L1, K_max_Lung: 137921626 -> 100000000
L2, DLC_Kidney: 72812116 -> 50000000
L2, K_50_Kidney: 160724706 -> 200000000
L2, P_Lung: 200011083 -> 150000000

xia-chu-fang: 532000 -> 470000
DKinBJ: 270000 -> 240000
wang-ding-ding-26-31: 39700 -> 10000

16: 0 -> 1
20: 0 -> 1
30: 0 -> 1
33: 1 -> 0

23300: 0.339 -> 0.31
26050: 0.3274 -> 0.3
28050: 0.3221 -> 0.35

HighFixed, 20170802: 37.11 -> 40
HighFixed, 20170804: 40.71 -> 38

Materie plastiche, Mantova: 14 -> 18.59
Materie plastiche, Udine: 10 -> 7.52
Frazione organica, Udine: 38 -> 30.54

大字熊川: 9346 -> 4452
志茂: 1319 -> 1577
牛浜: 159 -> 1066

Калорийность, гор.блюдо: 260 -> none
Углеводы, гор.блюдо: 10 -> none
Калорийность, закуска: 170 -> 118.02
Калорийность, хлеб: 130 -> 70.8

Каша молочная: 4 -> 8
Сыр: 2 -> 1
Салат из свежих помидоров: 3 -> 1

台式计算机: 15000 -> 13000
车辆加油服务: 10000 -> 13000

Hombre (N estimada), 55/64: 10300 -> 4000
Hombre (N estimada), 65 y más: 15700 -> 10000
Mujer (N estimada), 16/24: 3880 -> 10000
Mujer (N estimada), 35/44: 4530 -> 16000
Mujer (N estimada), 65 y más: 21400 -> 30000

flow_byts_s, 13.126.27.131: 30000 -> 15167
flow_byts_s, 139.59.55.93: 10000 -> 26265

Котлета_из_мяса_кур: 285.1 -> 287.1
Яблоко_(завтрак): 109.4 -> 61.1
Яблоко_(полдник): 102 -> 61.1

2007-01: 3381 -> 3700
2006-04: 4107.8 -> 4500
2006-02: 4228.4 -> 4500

....

**About this exercise:**
Each line in the entries above, starting at the line with "Салат из свежих помидоров: 3 -> 1" and ending at the line with "flow_byts_s, 139.59.55.93: 10000 -> 26265", is to be printed exactly, and only those lines.

**The answer:**
Салат из свежих помидоров: 3 -> 1

台式计算机: 15000 -> 13000
车辆加油服务: 10000 -> 13000

Hombre (N estimada), 55/64: 10300 -> 4000
Hombre (N estimada), 65 y más: 15700 -> 10000
Mujer (N estimada), 16/24: 3880 -> 10000
Mujer (N estimada), 35/44: 4530 -> 16000
Mujer (N estimada), 65 y más: 21400 -> 30000

flow_byts_s, 13.126.27.131: 30000 -> 15167
flow_byts_s, 139.59.55.93: 10000 -> 26265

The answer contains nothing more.